Start of Input material

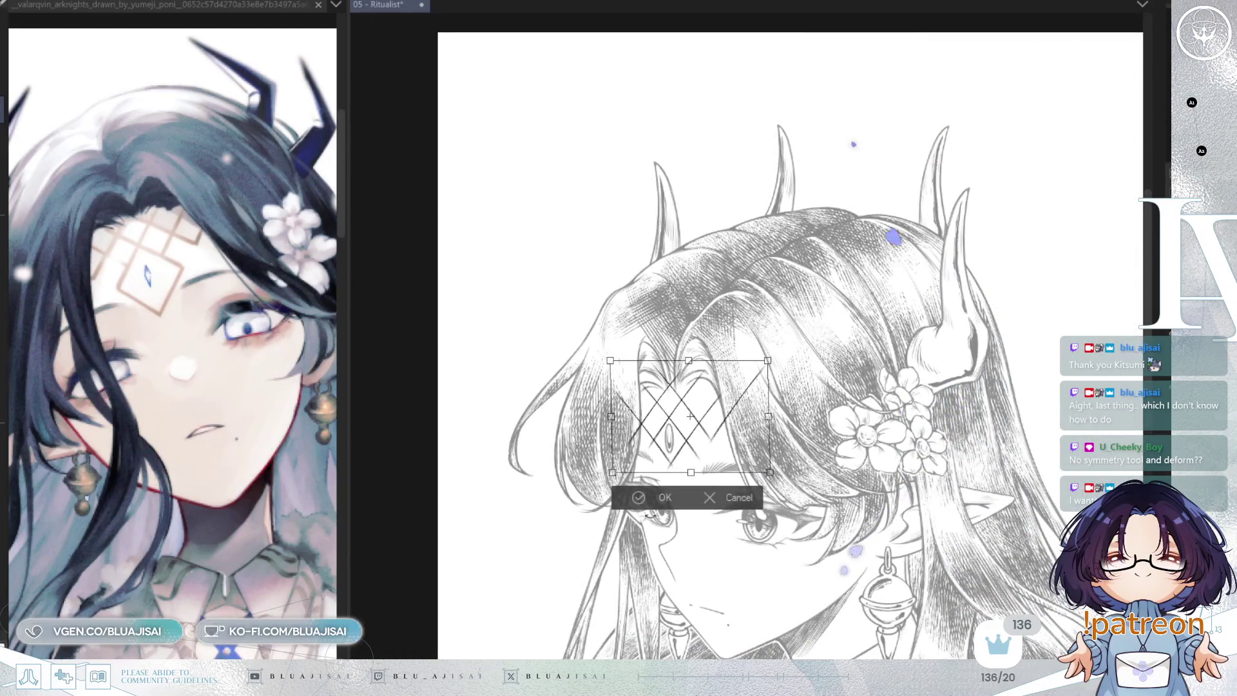
{"action": "left_click", "coordinate": [638, 497]}
- Mirror the view and zoom in closely on the forehead lattice ornament
{"action": "key", "text": "h"}
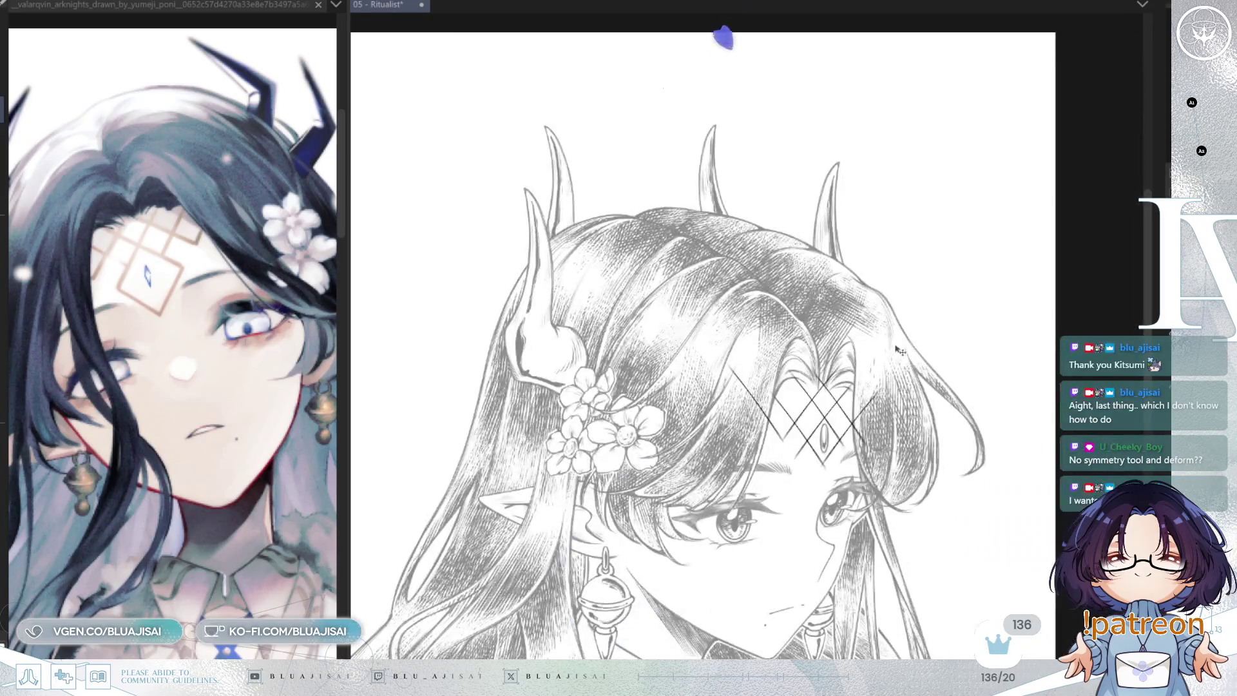
{"action": "scroll", "coordinate": [895, 361], "scroll_direction": "down", "scroll_amount": 2}
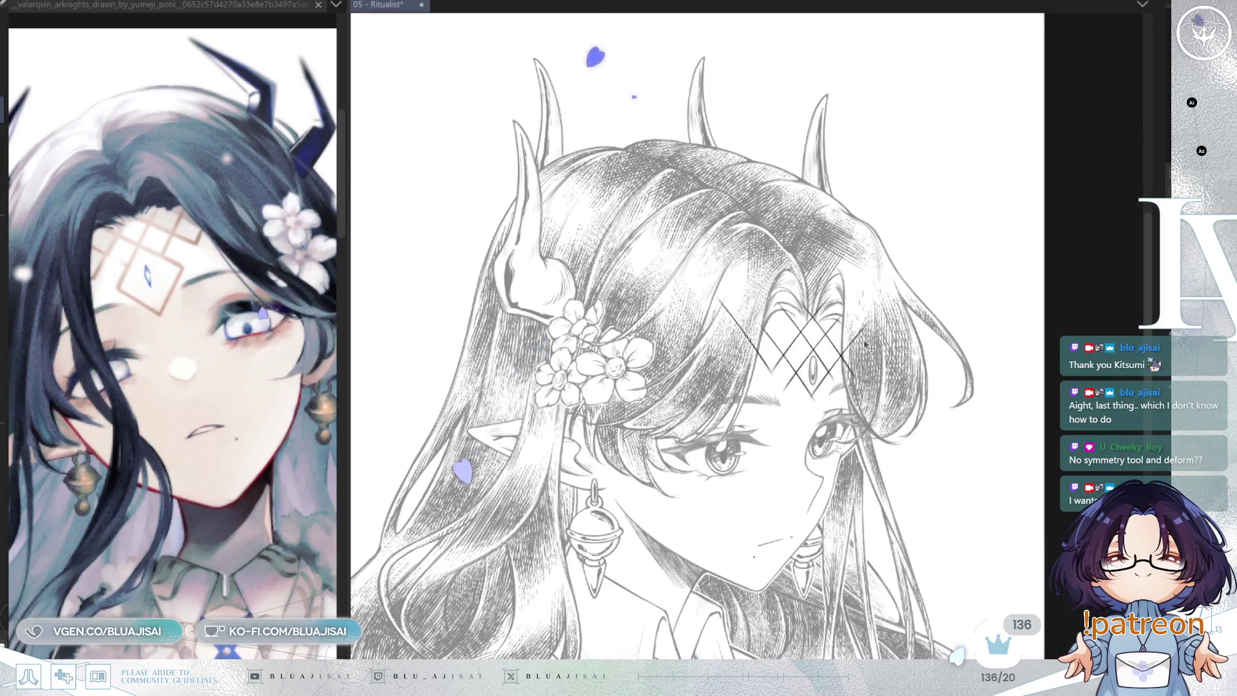
{"action": "scroll", "coordinate": [849, 359], "scroll_direction": "up", "scroll_amount": 2}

End of Input material

Exercise objective:
With the pictures left out, return the listing above exactly as it stands.

Exercise answer:
{"action": "left_click", "coordinate": [638, 497]}
- Mirror the view and zoom in closely on the forehead lattice ornament
{"action": "key", "text": "h"}
{"action": "scroll", "coordinate": [895, 361], "scroll_direction": "down", "scroll_amount": 2}
{"action": "scroll", "coordinate": [849, 359], "scroll_direction": "up", "scroll_amount": 2}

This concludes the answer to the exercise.